I would have to say Kevin Garnett. Could you imagine how good we would be with KG? Jason Kidd wouldn't be bad either...


----------



## spinarooni85 (Aug 12, 2003)

either t-mac, vince carter, kg, or ricky davis again!!!


----------



## texan (Jul 10, 2003)

kg to go along with mash and davis. he plays more their style than duncan and neither are 3pt shooters


----------



## luciano (Aug 16, 2002)

For starters, you would want someone that fills a hole. The major problem that I see with our team is the lack of a decent, tall SG, so you would have to go with T-Mac.

That being said, it'd be hard to go past Shaquille.


----------



## BlueBaron (May 11, 2003)

> Originally posted by <b>luciano</b>!
> For starters, you would want someone that fills a whole. The major problem that I see with our team is the lack of a decent, tall SG, so you would have to go with T-Mac.
> 
> That being said, it'd be hard to go past Shaquille.
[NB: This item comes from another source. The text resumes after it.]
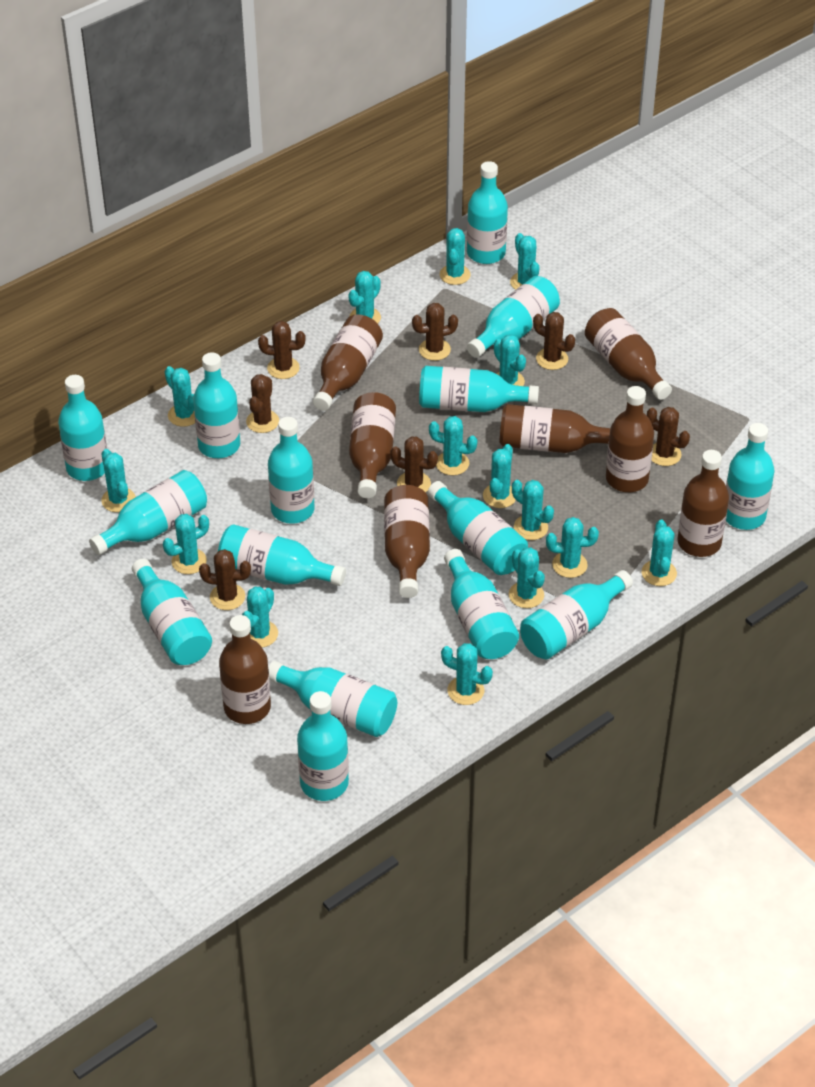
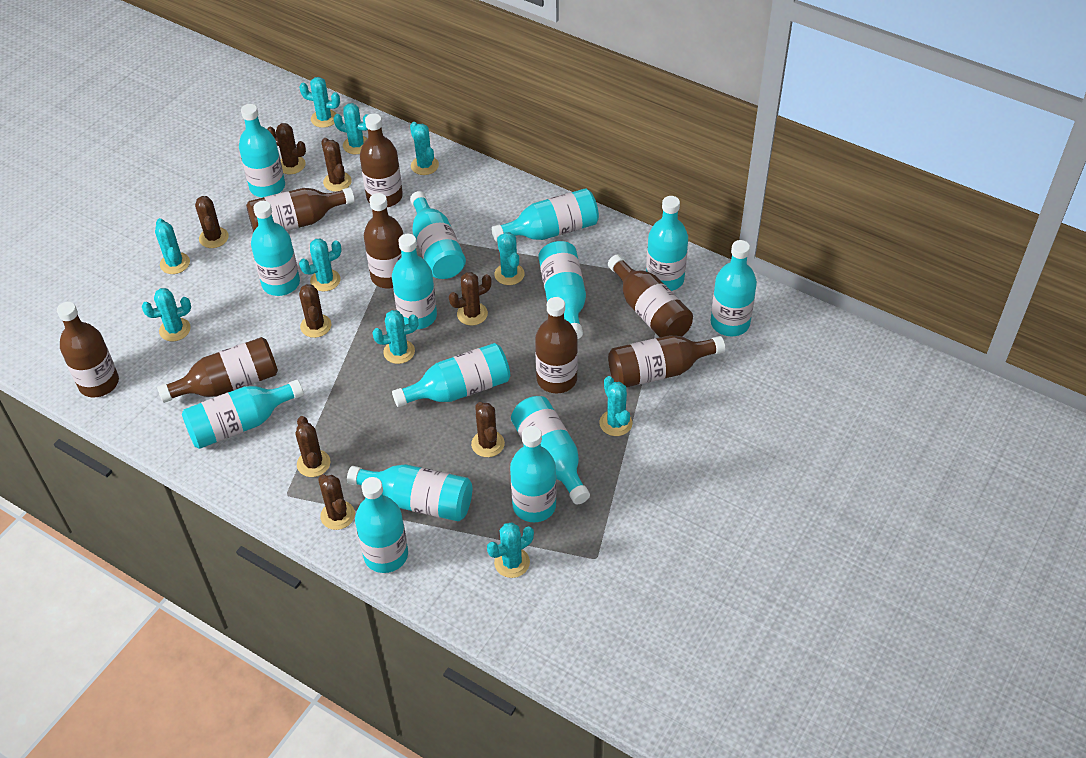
brown cactus: 7 -> 8
turquoise bottle: 15 -> 14
turquoise cactus: 15 -> 10

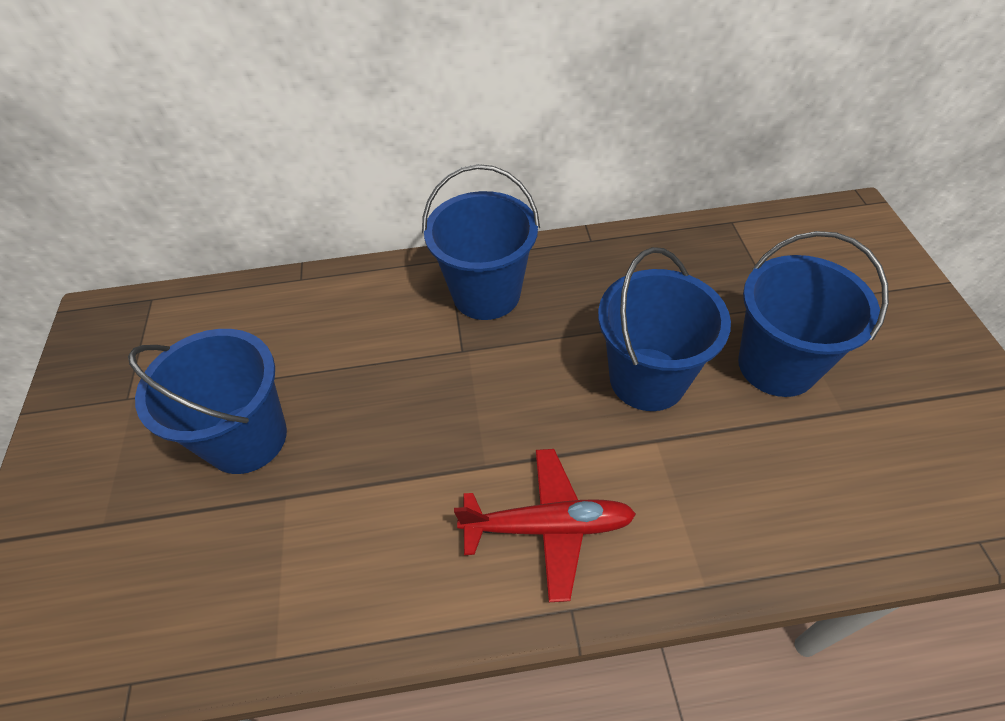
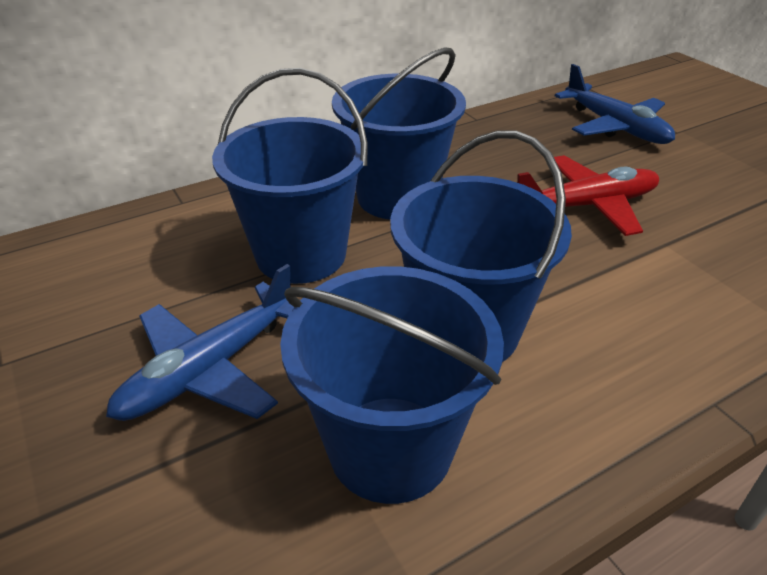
blue plane: 0 -> 2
Sure, T-Mac would be nice as well but I think we need a dominant PF just as bad as a great (and tall  ) SG.


----------



## spinarooni85 (Aug 12, 2003)

yet it's only a dream!!!! 


but tmac will be a free agent soon!


----------



## DownUnderWonder (May 27, 2003)

I think if the Hornets had Amare, a solid 2nd-3rd option with a good rebounding sense, that would be off the hook. He would compliment Magloire and Mashburn perfectly...


----------



## HORNETSFAN (Jun 11, 2002)

TMac!


----------



## Ben1 (May 20, 2003)

KG or T-Mac will be just nice for Hornets.


----------



## BlueBaron (May 11, 2003)

> Originally posted by <b>Ben</b>!
> KG or T-Mac will be just nice for Hornets.


I totally agree... but I'd still rather have KG.


----------